Stored entries:
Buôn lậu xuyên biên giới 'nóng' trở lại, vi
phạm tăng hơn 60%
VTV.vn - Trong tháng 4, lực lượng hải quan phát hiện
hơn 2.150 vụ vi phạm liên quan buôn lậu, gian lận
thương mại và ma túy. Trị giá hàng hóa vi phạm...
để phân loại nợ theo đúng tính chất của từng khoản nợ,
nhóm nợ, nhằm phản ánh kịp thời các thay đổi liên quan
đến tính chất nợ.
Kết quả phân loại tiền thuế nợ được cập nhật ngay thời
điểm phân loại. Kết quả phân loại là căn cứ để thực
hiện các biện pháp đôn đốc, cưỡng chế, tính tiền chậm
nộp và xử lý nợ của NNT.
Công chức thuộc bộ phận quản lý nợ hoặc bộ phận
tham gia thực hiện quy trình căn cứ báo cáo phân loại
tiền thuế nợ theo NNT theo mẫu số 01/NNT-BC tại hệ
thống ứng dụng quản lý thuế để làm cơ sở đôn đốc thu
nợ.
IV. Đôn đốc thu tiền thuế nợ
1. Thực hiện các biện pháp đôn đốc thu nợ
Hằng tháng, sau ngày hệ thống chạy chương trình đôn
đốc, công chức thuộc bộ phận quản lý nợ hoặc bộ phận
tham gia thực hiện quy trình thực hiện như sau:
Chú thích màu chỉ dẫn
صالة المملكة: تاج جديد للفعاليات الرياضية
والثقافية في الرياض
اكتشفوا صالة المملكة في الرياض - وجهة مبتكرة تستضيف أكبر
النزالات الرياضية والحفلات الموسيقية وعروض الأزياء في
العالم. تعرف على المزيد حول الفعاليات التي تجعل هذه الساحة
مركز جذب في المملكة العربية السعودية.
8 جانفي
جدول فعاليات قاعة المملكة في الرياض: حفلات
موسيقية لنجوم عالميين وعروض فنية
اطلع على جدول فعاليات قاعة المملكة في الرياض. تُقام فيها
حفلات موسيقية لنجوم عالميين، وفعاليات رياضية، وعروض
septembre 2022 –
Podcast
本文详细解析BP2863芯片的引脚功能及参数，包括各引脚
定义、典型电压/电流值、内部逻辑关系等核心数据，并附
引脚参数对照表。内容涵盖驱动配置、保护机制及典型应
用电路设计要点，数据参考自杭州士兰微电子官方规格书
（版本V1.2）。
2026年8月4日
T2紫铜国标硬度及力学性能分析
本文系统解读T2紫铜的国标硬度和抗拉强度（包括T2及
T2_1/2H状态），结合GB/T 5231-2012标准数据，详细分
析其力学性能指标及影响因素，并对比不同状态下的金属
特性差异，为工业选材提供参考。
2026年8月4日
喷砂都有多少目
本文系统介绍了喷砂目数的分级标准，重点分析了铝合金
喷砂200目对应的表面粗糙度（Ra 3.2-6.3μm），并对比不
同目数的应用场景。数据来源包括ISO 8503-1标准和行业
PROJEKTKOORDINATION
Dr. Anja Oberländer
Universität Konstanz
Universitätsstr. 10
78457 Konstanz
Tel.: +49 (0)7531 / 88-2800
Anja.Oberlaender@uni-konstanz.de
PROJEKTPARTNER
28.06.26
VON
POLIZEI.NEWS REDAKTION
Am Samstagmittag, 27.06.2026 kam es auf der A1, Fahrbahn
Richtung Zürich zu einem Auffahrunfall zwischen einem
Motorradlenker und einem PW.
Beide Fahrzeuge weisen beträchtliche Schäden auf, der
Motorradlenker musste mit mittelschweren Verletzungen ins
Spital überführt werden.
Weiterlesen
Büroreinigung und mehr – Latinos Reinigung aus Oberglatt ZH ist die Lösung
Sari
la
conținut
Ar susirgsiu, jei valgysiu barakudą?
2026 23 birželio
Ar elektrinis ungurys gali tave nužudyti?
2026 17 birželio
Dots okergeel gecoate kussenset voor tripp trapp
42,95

> _Job_:
Please reproduce every line of the data above word for word, keeping the original order.

> _Output of the exercise_:
Buôn lậu xuyên biên giới 'nóng' trở lại, vi
phạm tăng hơn 60%
VTV.vn - Trong tháng 4, lực lượng hải quan phát hiện
hơn 2.150 vụ vi phạm liên quan buôn lậu, gian lận
thương mại và ma túy. Trị giá hàng hóa vi phạm...
để phân loại nợ theo đúng tính chất của từng khoản nợ,
nhóm nợ, nhằm phản ánh kịp thời các thay đổi liên quan
đến tính chất nợ.
Kết quả phân loại tiền thuế nợ được cập nhật ngay thời
điểm phân loại. Kết quả phân loại là căn cứ để thực
hiện các biện pháp đôn đốc, cưỡng chế, tính tiền chậm
nộp và xử lý nợ của NNT.
Công chức thuộc bộ phận quản lý nợ hoặc bộ phận
tham gia thực hiện quy trình căn cứ báo cáo phân loại
tiền thuế nợ theo NNT theo mẫu số 01/NNT-BC tại hệ
thống ứng dụng quản lý thuế để làm cơ sở đôn đốc thu
nợ.
IV. Đôn đốc thu tiền thuế nợ
1. Thực hiện các biện pháp đôn đốc thu nợ
Hằng tháng, sau ngày hệ thống chạy chương trình đôn
đốc, công chức thuộc bộ phận quản lý nợ hoặc bộ phận
tham gia thực hiện quy trình thực hiện như sau:
Chú thích màu chỉ dẫn
صالة المملكة: تاج جديد للفعاليات الرياضية
والثقافية في الرياض
اكتشفوا صالة المملكة في الرياض - وجهة مبتكرة تستضيف أكبر
النزالات الرياضية والحفلات الموسيقية وعروض الأزياء في
العالم. تعرف على المزيد حول الفعاليات التي تجعل هذه الساحة
مركز جذب في المملكة العربية السعودية.
8 جانفي
جدول فعاليات قاعة المملكة في الرياض: حفلات
موسيقية لنجوم عالميين وعروض فنية
اطلع على جدول فعاليات قاعة المملكة في الرياض. تُقام فيها
حفلات موسيقية لنجوم عالميين، وفعاليات رياضية، وعروض
septembre 2022 –
Podcast
本文详细解析BP2863芯片的引脚功能及参数，包括各引脚
定义、典型电压/电流值、内部逻辑关系等核心数据，并附
引脚参数对照表。内容涵盖驱动配置、保护机制及典型应
用电路设计要点，数据参考自杭州士兰微电子官方规格书
（版本V1.2）。
2026年8月4日
T2紫铜国标硬度及力学性能分析
本文系统解读T2紫铜的国标硬度和抗拉强度（包括T2及
T2_1/2H状态），结合GB/T 5231-2012标准数据，详细分
析其力学性能指标及影响因素，并对比不同状态下的金属
特性差异，为工业选材提供参考。
2026年8月4日
喷砂都有多少目
本文系统介绍了喷砂目数的分级标准，重点分析了铝合金
喷砂200目对应的表面粗糙度（Ra 3.2-6.3μm），并对比不
同目数的应用场景。数据来源包括ISO 8503-1标准和行业
PROJEKTKOORDINATION
Dr. Anja Oberländer
Universität Konstanz
Universitätsstr. 10
78457 Konstanz
Tel.: +49 (0)7531 / 88-2800
Anja.Oberlaender@uni-konstanz.de
PROJEKTPARTNER
28.06.26
VON
POLIZEI.NEWS REDAKTION
Am Samstagmittag, 27.06.2026 kam es auf der A1, Fahrbahn
Richtung Zürich zu einem Auffahrunfall zwischen einem
Motorradlenker und einem PW.
Beide Fahrzeuge weisen beträchtliche Schäden auf, der
Motorradlenker musste mit mittelschweren Verletzungen ins
Spital überführt werden.
Weiterlesen
Büroreinigung und mehr – Latinos Reinigung aus Oberglatt ZH ist die Lösung
Sari
la
conținut
Ar susirgsiu, jei valgysiu barakudą?
2026 23 birželio
Ar elektrinis ungurys gali tave nužudyti?
2026 17 birželio
Dots okergeel gecoate kussenset voor tripp trapp
42,95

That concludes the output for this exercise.